Bravo for being willing to wrestle with the "shifty little monster" (love the phrasing). I boiled over last week at the news story about the boy in NJ. This kid was flooded with cards after his dad posted a photo & story on facebook about the boy writing "no one" was his friend (on a school worksheet). The boy sounded a lot like one of my kids…and I am here to say that cards and notes do not solve the problem of no one playing with you at recess, or ever EVER choosing to sit by you in the classroom, etc. And yet I know my friends thought I was nuts (and incredibly picky and judgmental and uncaring) when I said these things over lunch.
When will we wake up and treat people like people, not as a condition or a color or a (insert any of the zillions of descriptors here)? Everyone needs a friend. Everyone needs to belong, somewhere, to someone, to something. Everyone needs to help and be helped. Every.single.one.of.us. How the heck could anyone be anything but GRATEFUL if you held the door for them? Good grief. But I get so tired of the incredibly narrow mindsets we can't seem to escape. Oh, humanity…please let us write a new script (sorry for the rant).
Thank you for this spotlight. It is so well-written. I think it could be one of the NYTimes.com weekly essays on disability. Check out the current one. When I try to paste the link here, it becomes three lines of mumbo jumbo.
Mel in Fort Collins
Thank you so much for posting this amazing article. I found myself nodding at so many points she made. I have so far to go in dispelling my own 'abelistic' judgements and tendencies. It IS so ingrained and subversive in our culture that it is there without us knowing it! But having a child with his own disability shattered many of my illusions. I used to be uncomfortable around people with disabilities; now I see them as human beings. It's as simple as that — they are persons, each their own individual, and deserve to be treated just like that! Rebekah put into words the exact feeling and thoughts that I've been thinking since my son was diagnosed — the weird feelings of being a charity case, feeling guilty for being a burden, sensing that people are being kind because they feel sorry for us, and then feeling guilty for resenting that kindness, finding that parents are uncomfortable when their kids ask questions and then shushing them, which reinforces that stigma… Anyway, this needs to be said. Thank you to Rebekah for saying it so eloquently!
Thank you for this!

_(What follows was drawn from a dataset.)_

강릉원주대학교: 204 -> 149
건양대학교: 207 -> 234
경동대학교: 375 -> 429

It's struck me recently that "ableism" is only a small piece of a larger mindset, encapsulating meritocracy, the Prosperity Gospel, Libertarianism, and Reaganomics. The ideology goes that the truly deserving people are those who make it "on their own" without needing any "help". It's at heart a dog-eat-dog mindset, in which the "weak" are seen as contemptible.

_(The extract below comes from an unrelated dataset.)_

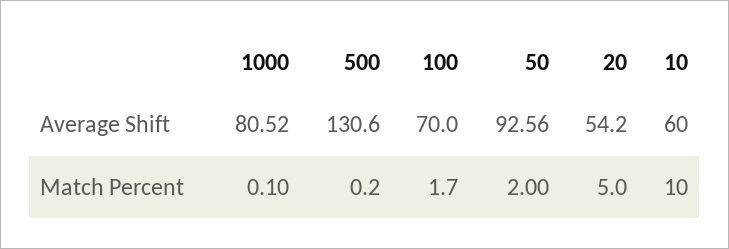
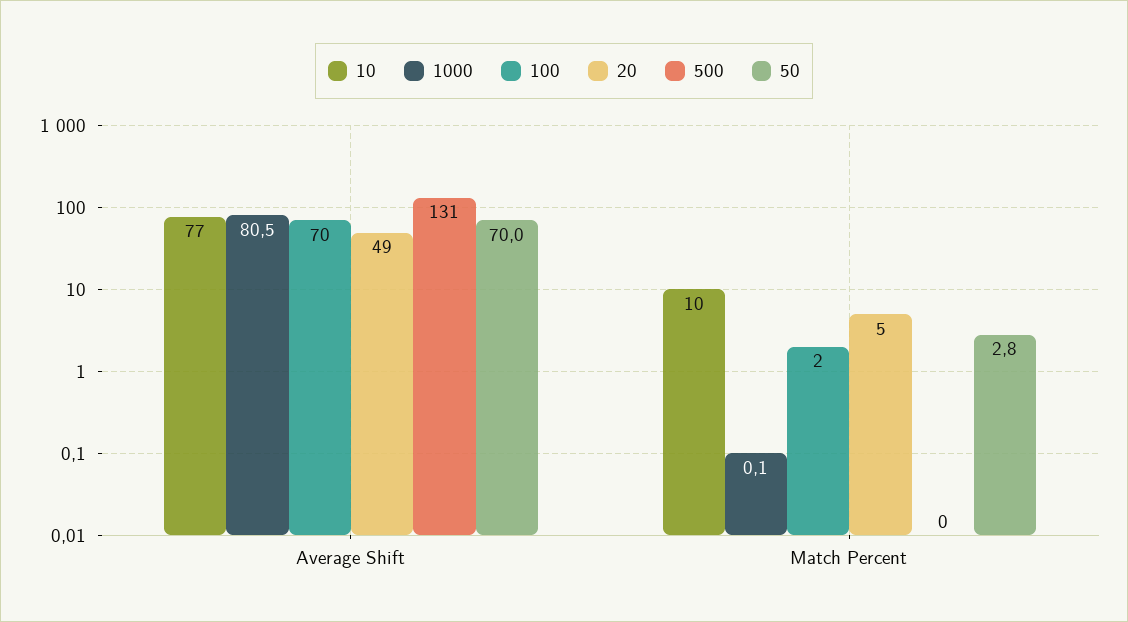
50, Average Shift: 92.56 -> 70
20, Average Shift: 54.2 -> 49
10, Average Shift: 60 -> 77
50, Match Percent: 2 -> 2.8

Of course, no one ever really makes it on their own; it's just that the kind of help some people receive isn't really acknowledged as "help" in our culture. This explains how sons of privilege like Donald Trump can claim to be "self made men", and a significant segment of the public buys it.
I love love love this. This is something I think about often and I always appreciate someone expanding the dialogue and giving me more to think about. Rebekah has a beautiful way of turning ordinary words into thought-provoking magic. Thanks a million for this post and for providing a platform for meaningful discussion!
Wow, this was great! Thanks, Rebekah, for writing it and Miggy for sharing it.